WORK ORDER:
Give back exactly the lines of the material below that start at the line containing "Metres; depth is" and end at the line containing "What do you", and no others.

INPUT DATA:
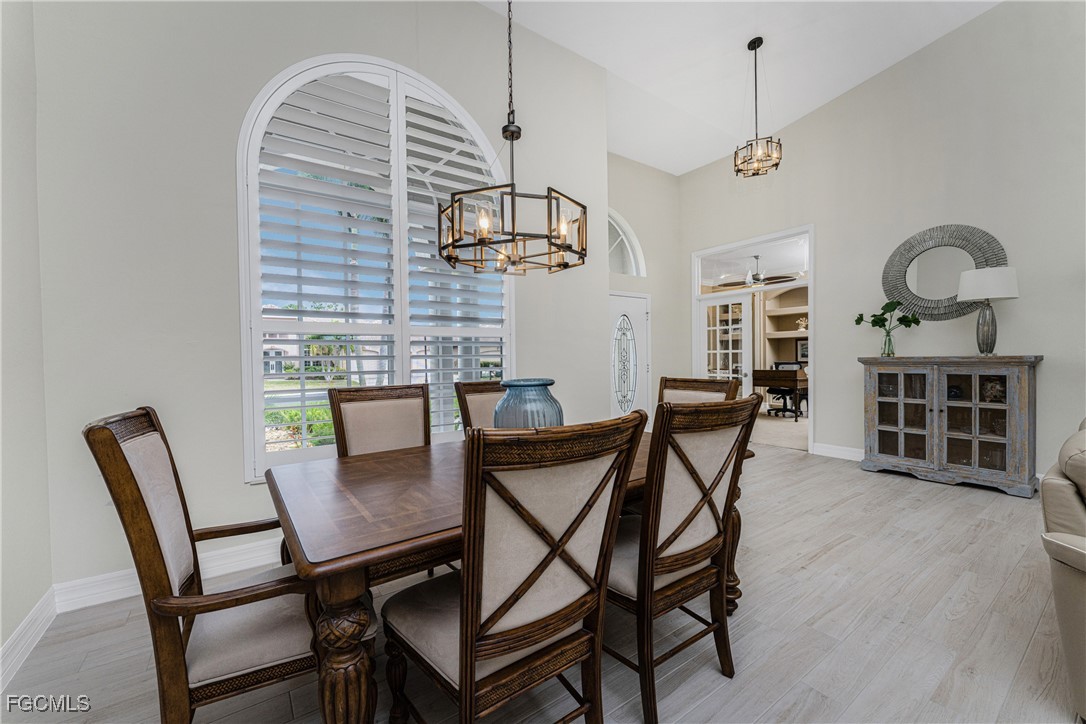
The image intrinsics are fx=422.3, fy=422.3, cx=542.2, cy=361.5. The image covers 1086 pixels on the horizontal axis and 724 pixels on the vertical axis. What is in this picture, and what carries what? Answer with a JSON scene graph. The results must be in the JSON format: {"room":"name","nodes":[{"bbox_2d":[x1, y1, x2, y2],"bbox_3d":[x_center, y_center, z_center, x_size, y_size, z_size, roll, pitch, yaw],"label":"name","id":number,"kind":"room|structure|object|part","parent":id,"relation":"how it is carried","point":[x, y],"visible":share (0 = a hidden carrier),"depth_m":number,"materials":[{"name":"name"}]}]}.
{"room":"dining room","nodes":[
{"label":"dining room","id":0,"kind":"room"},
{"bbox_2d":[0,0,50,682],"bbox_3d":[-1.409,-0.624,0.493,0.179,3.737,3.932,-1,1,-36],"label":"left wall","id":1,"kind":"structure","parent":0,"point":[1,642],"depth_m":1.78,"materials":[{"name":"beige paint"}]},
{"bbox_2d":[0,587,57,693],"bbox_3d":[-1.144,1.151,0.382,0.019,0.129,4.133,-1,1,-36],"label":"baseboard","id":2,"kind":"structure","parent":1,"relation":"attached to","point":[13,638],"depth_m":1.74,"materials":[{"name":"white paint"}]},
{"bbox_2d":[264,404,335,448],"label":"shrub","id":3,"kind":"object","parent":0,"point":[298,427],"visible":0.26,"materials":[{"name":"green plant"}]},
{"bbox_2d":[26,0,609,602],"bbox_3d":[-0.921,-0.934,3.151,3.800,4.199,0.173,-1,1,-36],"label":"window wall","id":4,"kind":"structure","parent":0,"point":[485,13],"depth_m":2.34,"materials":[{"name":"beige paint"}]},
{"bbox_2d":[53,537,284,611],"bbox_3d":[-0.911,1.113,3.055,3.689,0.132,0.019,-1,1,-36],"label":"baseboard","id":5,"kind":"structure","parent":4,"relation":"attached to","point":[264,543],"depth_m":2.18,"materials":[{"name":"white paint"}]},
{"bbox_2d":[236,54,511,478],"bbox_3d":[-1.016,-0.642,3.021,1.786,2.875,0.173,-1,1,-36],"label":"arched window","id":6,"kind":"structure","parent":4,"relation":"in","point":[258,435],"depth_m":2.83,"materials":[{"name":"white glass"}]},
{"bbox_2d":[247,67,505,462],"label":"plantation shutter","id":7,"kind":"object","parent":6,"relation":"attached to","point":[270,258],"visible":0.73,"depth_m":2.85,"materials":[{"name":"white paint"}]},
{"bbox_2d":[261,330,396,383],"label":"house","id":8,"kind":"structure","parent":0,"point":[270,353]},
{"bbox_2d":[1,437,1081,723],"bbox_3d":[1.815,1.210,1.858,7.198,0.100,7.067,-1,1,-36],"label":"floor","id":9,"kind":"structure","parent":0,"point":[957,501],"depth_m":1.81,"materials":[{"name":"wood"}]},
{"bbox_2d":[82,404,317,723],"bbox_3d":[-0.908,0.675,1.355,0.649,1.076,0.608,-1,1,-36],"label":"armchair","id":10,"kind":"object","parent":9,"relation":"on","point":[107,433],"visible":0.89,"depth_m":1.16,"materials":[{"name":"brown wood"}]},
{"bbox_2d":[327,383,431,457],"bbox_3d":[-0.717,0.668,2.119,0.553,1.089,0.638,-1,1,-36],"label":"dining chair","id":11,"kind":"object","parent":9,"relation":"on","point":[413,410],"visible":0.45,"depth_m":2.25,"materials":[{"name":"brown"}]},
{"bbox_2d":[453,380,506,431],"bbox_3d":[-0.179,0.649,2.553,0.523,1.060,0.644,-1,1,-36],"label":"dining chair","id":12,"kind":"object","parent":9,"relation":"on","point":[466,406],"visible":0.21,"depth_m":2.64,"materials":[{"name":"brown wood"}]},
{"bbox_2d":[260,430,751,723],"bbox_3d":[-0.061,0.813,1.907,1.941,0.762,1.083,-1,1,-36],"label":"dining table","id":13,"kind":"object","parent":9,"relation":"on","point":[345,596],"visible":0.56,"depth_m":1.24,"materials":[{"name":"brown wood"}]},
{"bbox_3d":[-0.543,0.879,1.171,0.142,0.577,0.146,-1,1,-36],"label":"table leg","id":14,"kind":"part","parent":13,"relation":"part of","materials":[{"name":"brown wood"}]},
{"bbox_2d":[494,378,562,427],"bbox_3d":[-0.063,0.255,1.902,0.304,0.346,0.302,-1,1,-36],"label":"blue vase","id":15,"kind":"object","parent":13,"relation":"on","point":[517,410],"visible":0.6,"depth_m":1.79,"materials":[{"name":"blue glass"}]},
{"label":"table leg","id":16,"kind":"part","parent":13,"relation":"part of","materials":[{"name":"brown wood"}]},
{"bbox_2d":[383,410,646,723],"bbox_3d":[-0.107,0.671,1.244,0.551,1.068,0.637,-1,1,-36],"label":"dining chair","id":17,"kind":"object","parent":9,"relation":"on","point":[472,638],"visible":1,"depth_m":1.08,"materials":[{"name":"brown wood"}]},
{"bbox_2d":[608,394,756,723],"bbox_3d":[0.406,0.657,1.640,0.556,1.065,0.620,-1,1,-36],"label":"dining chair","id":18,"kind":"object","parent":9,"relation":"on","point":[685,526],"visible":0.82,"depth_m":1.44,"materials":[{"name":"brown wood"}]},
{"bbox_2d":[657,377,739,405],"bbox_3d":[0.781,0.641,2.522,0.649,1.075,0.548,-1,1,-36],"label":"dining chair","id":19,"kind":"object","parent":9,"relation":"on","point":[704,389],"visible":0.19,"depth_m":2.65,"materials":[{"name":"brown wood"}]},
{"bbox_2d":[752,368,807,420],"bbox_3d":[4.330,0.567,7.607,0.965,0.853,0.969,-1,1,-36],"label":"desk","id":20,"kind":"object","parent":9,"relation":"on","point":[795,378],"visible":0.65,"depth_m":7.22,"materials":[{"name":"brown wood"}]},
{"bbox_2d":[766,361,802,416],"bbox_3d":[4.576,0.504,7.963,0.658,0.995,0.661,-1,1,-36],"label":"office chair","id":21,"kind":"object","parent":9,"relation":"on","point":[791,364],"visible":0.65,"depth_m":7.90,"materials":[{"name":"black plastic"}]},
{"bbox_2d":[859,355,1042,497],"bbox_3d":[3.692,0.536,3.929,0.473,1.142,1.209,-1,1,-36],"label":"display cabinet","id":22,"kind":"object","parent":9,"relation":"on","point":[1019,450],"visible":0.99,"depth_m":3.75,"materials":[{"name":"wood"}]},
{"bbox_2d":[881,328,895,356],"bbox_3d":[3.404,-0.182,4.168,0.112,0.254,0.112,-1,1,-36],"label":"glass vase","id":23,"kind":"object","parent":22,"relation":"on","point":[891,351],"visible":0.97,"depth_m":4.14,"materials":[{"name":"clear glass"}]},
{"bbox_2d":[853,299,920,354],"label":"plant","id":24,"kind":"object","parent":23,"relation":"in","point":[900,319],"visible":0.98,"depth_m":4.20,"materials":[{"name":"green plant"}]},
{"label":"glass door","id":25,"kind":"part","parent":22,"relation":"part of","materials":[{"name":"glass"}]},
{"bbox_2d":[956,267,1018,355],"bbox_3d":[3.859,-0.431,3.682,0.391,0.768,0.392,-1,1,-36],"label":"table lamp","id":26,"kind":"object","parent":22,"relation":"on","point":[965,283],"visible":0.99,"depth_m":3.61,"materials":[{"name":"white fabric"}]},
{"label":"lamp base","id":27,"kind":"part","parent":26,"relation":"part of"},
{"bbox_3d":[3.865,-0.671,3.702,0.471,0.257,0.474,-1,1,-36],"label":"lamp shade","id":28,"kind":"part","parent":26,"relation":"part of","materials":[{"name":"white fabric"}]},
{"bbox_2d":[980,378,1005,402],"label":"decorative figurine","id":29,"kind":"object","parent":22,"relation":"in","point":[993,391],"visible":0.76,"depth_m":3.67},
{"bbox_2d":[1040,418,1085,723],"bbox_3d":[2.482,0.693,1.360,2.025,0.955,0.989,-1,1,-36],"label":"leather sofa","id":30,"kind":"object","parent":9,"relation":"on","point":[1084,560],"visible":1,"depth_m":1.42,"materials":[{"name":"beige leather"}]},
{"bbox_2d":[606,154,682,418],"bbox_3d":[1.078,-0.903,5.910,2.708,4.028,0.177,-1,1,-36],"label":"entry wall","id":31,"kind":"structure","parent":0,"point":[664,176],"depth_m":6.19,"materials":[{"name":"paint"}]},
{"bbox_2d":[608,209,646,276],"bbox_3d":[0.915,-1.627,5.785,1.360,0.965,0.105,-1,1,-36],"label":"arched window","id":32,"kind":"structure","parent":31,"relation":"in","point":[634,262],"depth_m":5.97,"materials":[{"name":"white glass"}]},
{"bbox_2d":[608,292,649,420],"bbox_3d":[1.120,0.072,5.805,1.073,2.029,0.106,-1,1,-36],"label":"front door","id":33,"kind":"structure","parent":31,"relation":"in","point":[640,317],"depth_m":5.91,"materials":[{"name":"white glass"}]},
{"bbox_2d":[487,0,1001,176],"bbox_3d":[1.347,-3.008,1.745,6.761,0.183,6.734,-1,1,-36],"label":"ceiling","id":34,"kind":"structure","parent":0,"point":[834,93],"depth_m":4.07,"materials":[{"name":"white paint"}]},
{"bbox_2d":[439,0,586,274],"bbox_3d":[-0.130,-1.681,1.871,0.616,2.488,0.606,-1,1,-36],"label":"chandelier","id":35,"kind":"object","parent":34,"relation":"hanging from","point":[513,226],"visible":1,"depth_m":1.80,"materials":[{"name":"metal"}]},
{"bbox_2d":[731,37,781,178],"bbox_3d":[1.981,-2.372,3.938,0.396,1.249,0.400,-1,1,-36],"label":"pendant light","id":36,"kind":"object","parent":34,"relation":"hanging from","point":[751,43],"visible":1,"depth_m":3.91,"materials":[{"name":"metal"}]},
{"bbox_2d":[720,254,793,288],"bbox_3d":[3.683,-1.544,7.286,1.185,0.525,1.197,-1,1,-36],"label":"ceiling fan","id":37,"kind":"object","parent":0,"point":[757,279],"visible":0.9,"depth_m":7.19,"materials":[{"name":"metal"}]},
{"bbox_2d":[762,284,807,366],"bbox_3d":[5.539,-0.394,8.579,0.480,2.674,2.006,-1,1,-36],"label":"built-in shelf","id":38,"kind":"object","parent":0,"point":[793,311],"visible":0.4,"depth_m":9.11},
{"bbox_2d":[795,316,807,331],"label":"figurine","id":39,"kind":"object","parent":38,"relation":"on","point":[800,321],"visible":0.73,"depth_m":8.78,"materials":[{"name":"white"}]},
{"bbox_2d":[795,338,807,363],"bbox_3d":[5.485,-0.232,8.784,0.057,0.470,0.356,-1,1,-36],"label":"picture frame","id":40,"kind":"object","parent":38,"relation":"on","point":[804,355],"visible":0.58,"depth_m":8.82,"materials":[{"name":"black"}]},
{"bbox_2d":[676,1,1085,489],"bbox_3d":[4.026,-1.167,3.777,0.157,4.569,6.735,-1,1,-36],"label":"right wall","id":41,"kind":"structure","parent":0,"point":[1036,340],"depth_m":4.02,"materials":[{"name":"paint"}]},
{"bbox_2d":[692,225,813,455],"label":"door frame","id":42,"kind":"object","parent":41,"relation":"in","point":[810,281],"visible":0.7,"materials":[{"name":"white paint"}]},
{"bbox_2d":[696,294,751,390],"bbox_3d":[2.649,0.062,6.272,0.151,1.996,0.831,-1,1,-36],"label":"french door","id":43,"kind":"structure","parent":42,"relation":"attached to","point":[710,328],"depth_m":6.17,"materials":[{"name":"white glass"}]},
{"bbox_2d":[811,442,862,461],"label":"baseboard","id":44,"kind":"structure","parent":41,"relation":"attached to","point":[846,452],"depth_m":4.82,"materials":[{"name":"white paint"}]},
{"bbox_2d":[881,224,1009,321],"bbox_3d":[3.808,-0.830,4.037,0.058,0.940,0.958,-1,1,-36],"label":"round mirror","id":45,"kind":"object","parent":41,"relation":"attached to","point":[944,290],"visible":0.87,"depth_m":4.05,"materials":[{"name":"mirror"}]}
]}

==

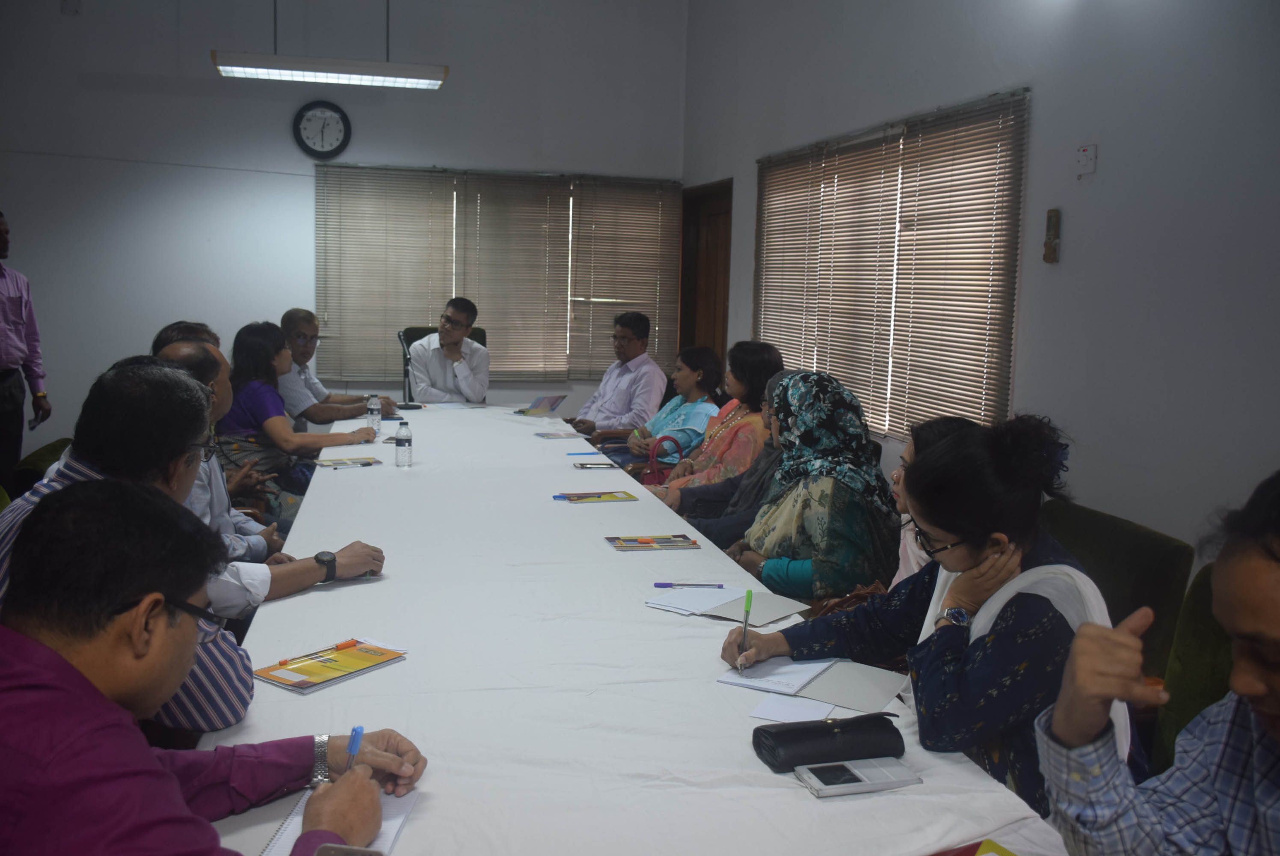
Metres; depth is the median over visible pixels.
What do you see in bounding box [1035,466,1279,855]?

--

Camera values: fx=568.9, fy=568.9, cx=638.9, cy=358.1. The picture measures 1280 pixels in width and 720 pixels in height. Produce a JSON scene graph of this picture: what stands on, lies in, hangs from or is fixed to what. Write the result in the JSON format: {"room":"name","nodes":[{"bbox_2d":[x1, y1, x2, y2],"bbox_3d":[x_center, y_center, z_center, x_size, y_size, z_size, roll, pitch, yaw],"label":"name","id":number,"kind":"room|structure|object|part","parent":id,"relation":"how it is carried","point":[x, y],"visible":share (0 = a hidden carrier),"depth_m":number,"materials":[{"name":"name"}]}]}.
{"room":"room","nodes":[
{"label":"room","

YOUR RESPONSE:
Metres; depth is the median over visible pixels.
What do you see in bounding box [1035,466,1279,855]?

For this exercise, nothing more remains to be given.